Input material: Begin

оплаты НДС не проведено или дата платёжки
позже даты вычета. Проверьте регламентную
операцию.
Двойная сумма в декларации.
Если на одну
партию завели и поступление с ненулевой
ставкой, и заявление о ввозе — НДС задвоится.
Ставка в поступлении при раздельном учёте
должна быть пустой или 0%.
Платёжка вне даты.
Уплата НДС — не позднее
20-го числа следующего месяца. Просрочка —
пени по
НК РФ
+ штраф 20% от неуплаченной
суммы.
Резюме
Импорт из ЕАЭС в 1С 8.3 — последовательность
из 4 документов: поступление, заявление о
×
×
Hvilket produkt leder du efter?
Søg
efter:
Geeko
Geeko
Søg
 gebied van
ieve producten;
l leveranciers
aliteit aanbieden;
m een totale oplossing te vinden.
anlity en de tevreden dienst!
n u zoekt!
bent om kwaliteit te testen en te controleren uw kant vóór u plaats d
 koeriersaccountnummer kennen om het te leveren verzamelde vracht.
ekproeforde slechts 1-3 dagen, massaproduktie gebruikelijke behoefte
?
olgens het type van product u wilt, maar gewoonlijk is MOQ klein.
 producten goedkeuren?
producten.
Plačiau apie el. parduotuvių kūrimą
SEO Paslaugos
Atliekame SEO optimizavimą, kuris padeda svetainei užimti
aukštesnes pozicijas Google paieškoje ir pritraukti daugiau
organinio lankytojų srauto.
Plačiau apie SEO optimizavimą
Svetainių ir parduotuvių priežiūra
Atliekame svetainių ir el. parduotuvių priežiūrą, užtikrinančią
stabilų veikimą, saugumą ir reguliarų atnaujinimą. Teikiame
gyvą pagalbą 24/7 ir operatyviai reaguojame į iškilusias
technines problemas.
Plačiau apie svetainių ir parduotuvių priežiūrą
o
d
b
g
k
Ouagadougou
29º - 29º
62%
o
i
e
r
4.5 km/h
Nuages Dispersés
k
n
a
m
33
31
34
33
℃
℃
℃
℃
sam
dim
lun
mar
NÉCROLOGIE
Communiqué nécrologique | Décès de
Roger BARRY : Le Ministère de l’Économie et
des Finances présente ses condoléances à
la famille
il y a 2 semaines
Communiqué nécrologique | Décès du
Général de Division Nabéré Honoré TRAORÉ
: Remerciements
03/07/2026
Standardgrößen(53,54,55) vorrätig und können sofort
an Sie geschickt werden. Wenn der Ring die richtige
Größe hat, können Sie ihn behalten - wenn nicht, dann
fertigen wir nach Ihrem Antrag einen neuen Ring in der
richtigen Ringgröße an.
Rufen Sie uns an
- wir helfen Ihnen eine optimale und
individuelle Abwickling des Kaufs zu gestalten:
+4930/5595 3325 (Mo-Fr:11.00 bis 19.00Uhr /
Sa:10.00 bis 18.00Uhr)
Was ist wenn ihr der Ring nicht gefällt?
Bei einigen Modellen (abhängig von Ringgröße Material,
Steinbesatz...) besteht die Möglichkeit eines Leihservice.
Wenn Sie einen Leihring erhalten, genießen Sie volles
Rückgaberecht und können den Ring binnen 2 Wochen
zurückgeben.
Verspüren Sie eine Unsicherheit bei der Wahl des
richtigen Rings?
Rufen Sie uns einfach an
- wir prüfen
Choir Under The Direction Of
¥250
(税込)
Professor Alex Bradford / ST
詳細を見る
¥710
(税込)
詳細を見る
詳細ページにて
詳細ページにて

Input material: End

▸ Goal of the exercise:
Return exactly the lines from the beginning of the data above through the one containing "bent om kwaliteit", please. Include both end lines and add nothing else.

▸ Exercise response:
оплаты НДС не проведено или дата платёжки
позже даты вычета. Проверьте регламентную
операцию.
Двойная сумма в декларации.
Если на одну
партию завели и поступление с ненулевой
ставкой, и заявление о ввозе — НДС задвоится.
Ставка в поступлении при раздельном учёте
должна быть пустой или 0%.
Платёжка вне даты.
Уплата НДС — не позднее
20-го числа следующего месяца. Просрочка —
пени по
НК РФ
+ штраф 20% от неуплаченной
суммы.
Резюме
Импорт из ЕАЭС в 1С 8.3 — последовательность
из 4 документов: поступление, заявление о
×
×
Hvilket produkt leder du efter?
Søg
efter:
Geeko
Geeko
Søg
 gebied van
ieve producten;
l leveranciers
aliteit aanbieden;
m een totale oplossing te vinden.
anlity en de tevreden dienst!
n u zoekt!
bent om kwaliteit te testen en te controleren uw kant vóór u plaats d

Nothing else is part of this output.